*Task brief*. The expected output is an exact copy of each line from the line with "Krediidiinfo" through the end of the data below, with no pictures in it.

*Data provided*.
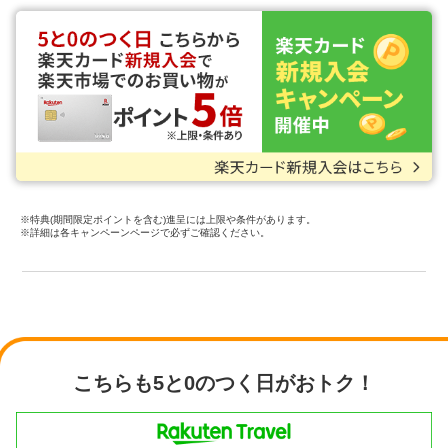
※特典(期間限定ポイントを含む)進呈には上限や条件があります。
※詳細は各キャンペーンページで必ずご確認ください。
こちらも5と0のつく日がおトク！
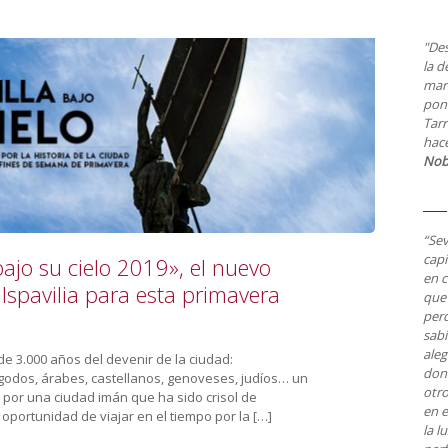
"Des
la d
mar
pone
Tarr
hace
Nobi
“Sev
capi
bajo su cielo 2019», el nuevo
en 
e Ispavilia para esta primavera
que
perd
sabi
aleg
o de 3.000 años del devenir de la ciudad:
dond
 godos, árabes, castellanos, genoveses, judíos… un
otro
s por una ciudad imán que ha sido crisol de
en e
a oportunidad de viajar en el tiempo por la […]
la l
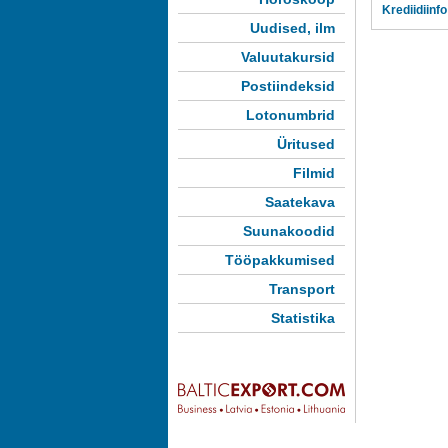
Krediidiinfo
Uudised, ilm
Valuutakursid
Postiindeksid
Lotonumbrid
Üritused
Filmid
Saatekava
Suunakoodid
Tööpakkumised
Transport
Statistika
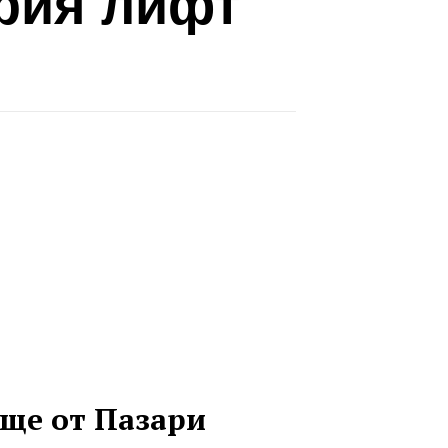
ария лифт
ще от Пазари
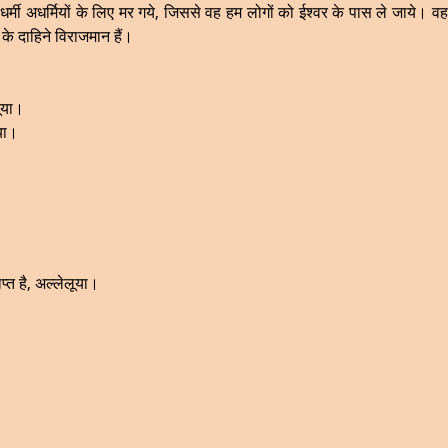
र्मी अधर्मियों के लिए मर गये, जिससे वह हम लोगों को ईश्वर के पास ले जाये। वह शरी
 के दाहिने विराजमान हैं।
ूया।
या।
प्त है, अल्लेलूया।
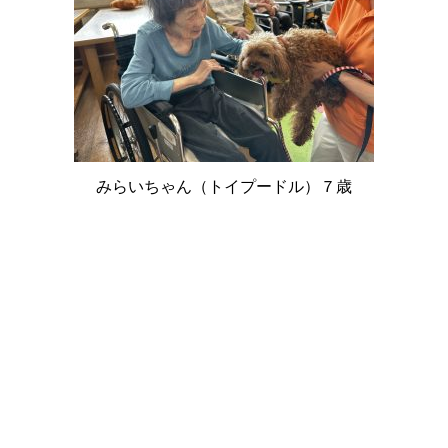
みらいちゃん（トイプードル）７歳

*Answer space*.
Krediidiinfo
Uudised, ilm
Valuutakursid
Postiindeksid
Lotonumbrid
Üritused
Filmid
Saatekava
Suunakoodid
Tööpakkumised
Transport
Statistika
ария лифт
ще от Пазари
र्मी अधर्मियों के लिए मर गये, जिससे वह हम लोगों को ईश्वर के पास ले जाये। वह शरी
 के दाहिने विराजमान हैं।
ूया।
या।
प्त है, अल्लेलूया।
みらいちゃん（トイプードル）７歳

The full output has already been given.